Ketika PM Yingluck ditumbangkan, para pendukungnya gantian melakukan perlawanan.
Kepala penasihat keamanan bagi Perdana Menteri sementara, Paradorn Pattanatabut, mengatakan keputusan militer tidak pernah dikonsultasikan dengan pemerintah.
"Tetapi, semua normal kecuali masalah tanggung jawab militer untuk keamanan nasional," kata Pattanatabut.
Kudeta oleh militer di Thailand, sudah terjadi berkali-kali. Setidaknya militer telah melakukan kudeta di Thailand sebanyak 11 kali sejak berakhirnya monarki absolut pada 1932. Pada 2006 adalah terakhir kali militer Thailand mengambil alih kekuasaan.
Akibat situasi politik yang tak menentu, ekonomi Thailand menurun. Badan perencanaan negara telah merevisi prediksi pertumbuhan tahun ini menjadi 1,5% hingga 2,5%.

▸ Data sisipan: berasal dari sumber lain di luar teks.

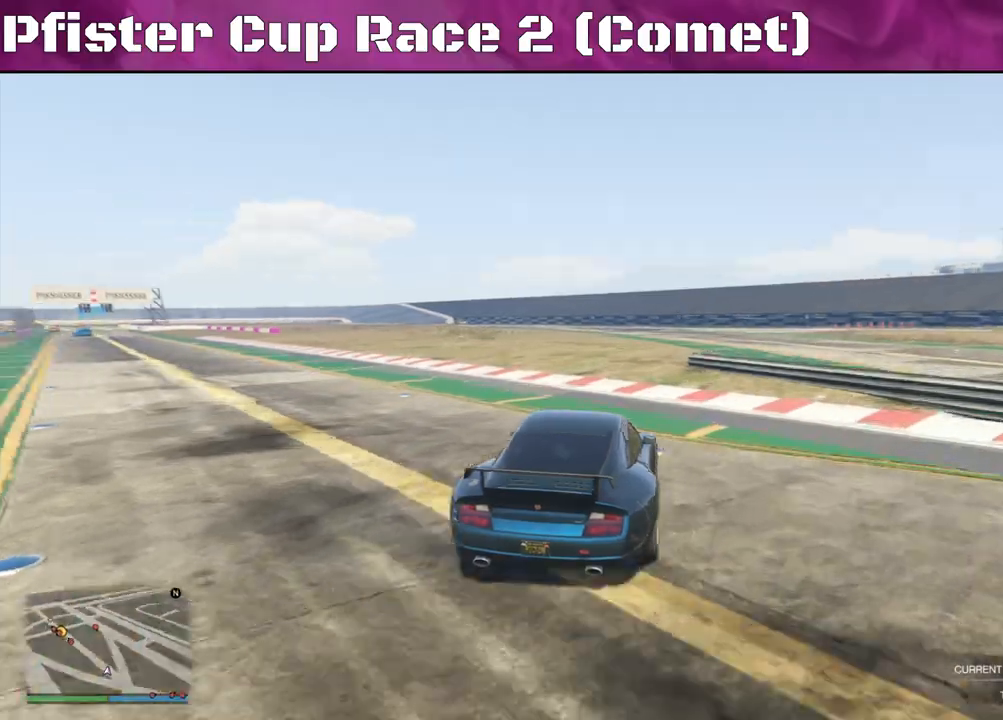
{"buttons": ["R2"], "left_stick": "left", "right_stick": "left", "events": []}
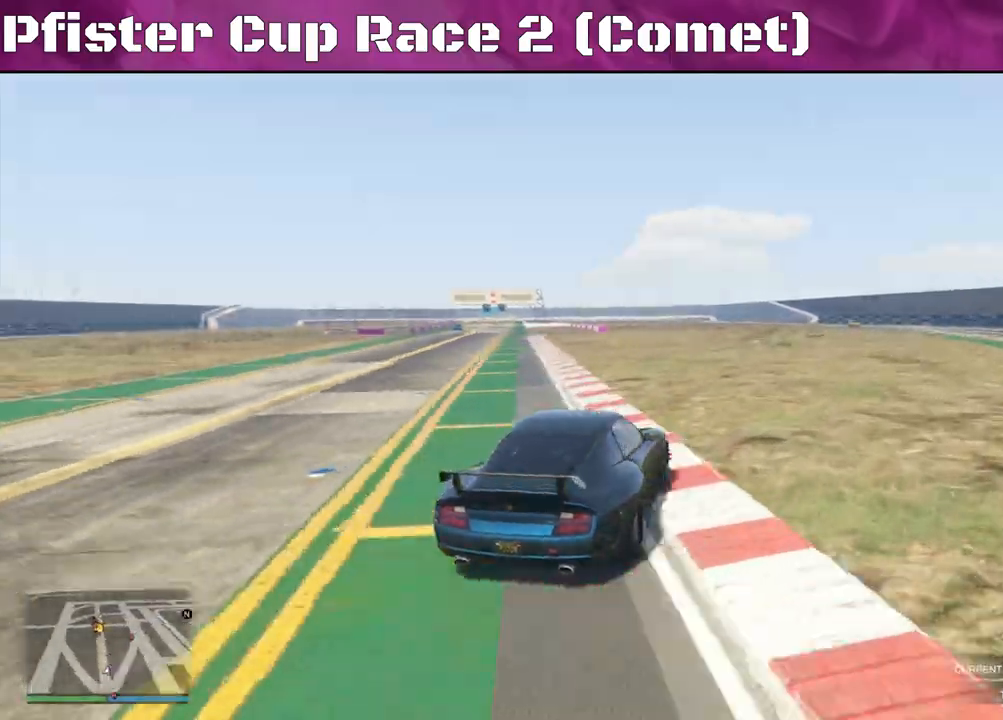
{"buttons": ["R2"], "left_stick": "right", "right_stick": "left", "events": [[133, "left_stick", "center"], [500, "left_stick", "right"]]}
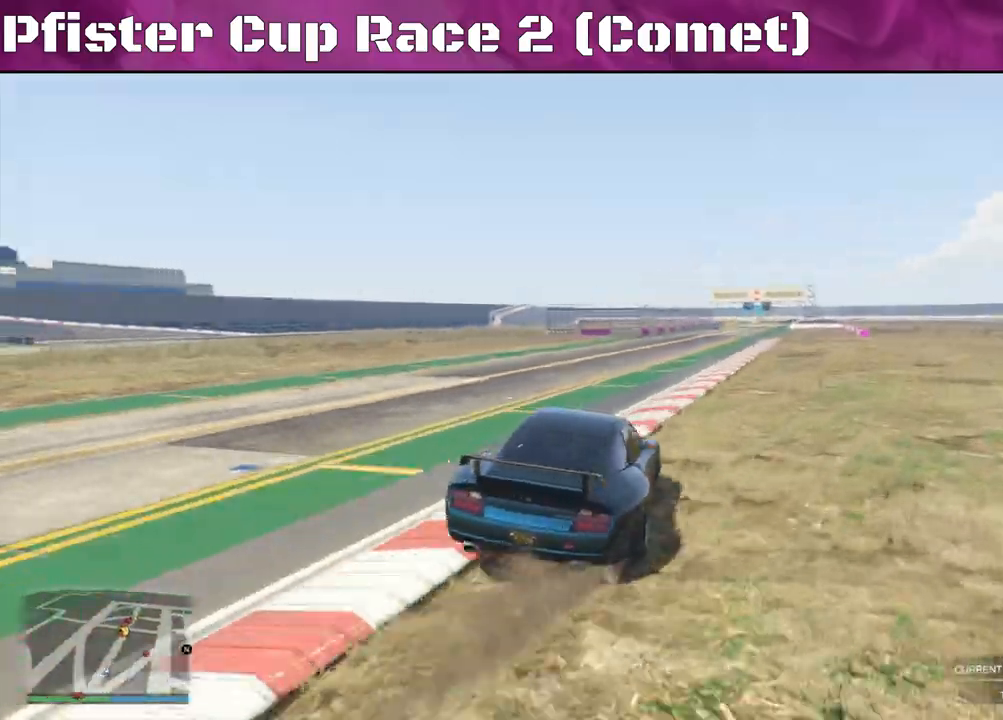
{"buttons": ["R2"], "left_stick": "right", "right_stick": "left", "events": []}
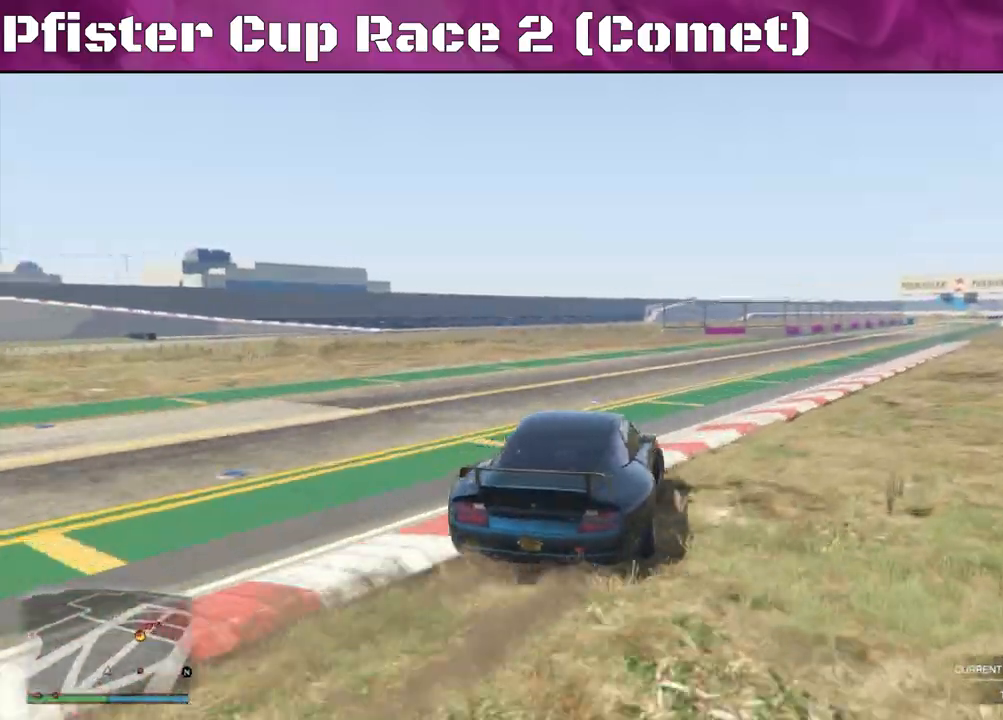
{"buttons": ["R2"], "left_stick": "center", "right_stick": "center", "events": [[100, "left_stick", "center"], [233, "left_stick", "left"], [267, "right_stick", "center"], [500, "left_stick", "center"]]}
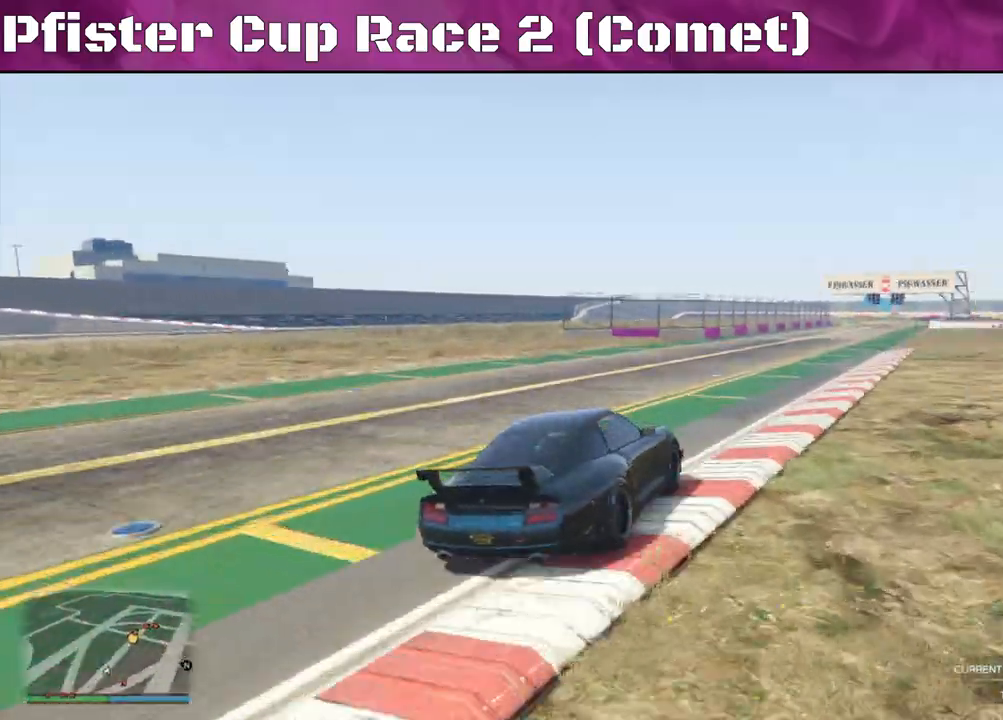
{"buttons": ["R2"], "left_stick": "center", "right_stick": "center", "events": [[300, "left_stick", "left"], [433, "left_stick", "center"]]}
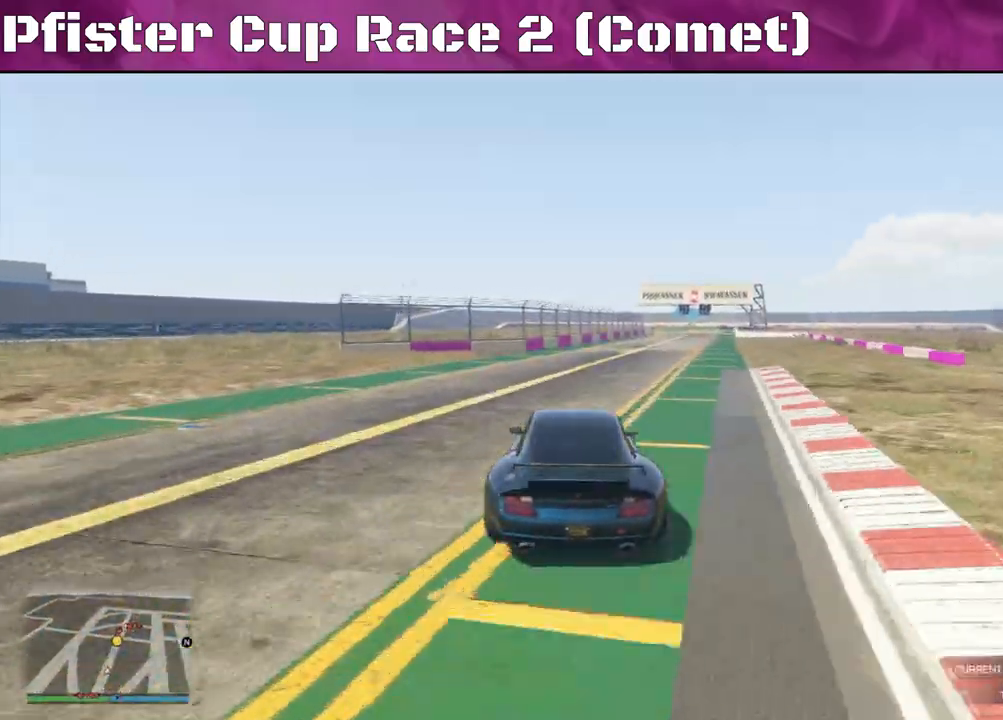
{"buttons": ["R2"], "left_stick": "center", "right_stick": "center", "events": [[100, "left_stick", "right"], [267, "left_stick", "center"]]}
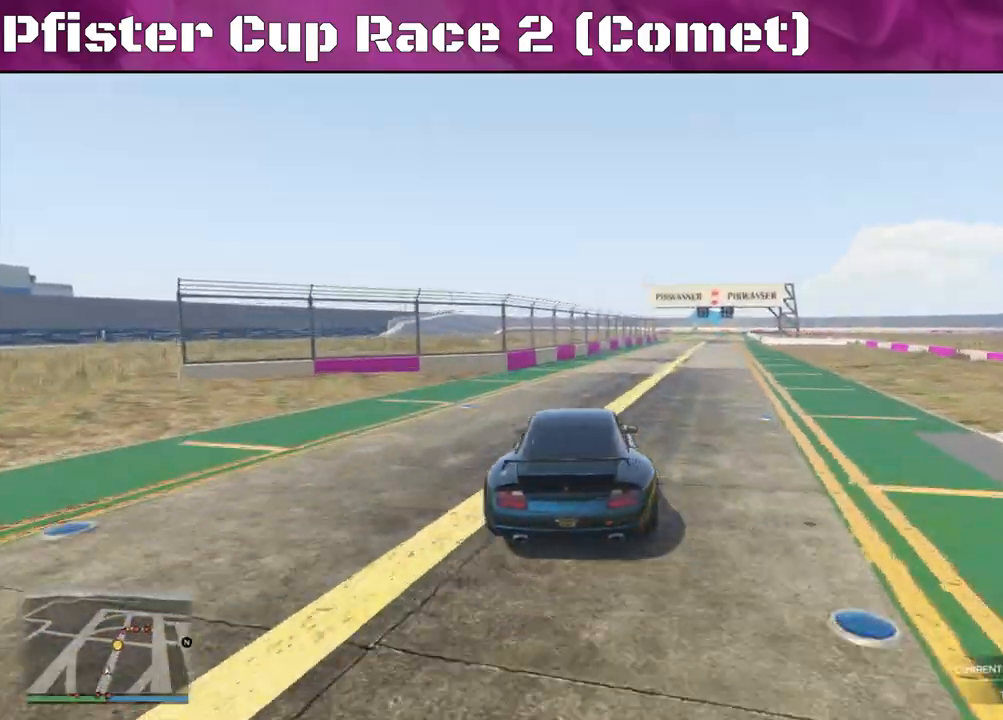
{"buttons": ["R2"], "left_stick": "center", "right_stick": "center", "events": [[167, "left_stick", "right"], [233, "left_stick", "center"]]}
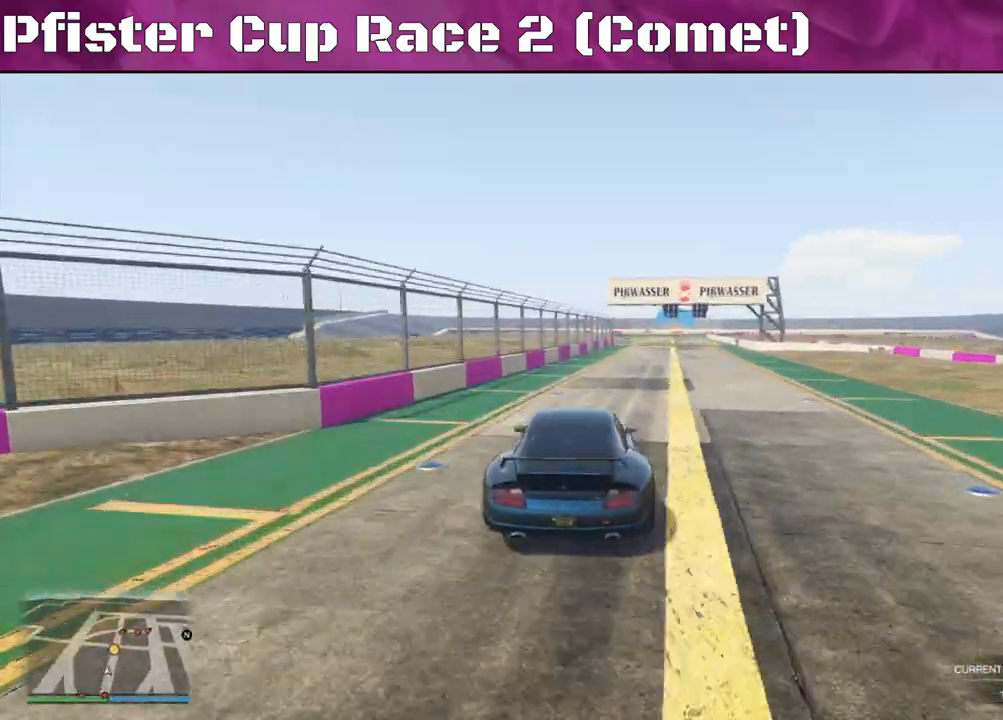
{"buttons": ["R2"], "left_stick": "center", "right_stick": "center", "events": [[267, "left_stick", "right"], [467, "left_stick", "center"]]}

Rajiv Biswas, kepala ekonom lembaga kajian ekonomi IHS, memperkirakan ekonomi Thailand hanya akan mencapai 1,9% tahun ini.
"Secara riil, ini berarti bahwa sekitar US$8 miliar-US$10 miliar dari potensi pertumbuhan ekonomi telah hilang pada tahun 2014."
Di kawasan Asia Tenggara, hanya Thailand yang mengalami kontraksi ekonomi. Malaysia mencatatkan pertumbuhan 6,1% pada kuartal pertama, sementara Indonesia tumbuh sekitar 5,2%. (aif/dikutip dar bbcnews)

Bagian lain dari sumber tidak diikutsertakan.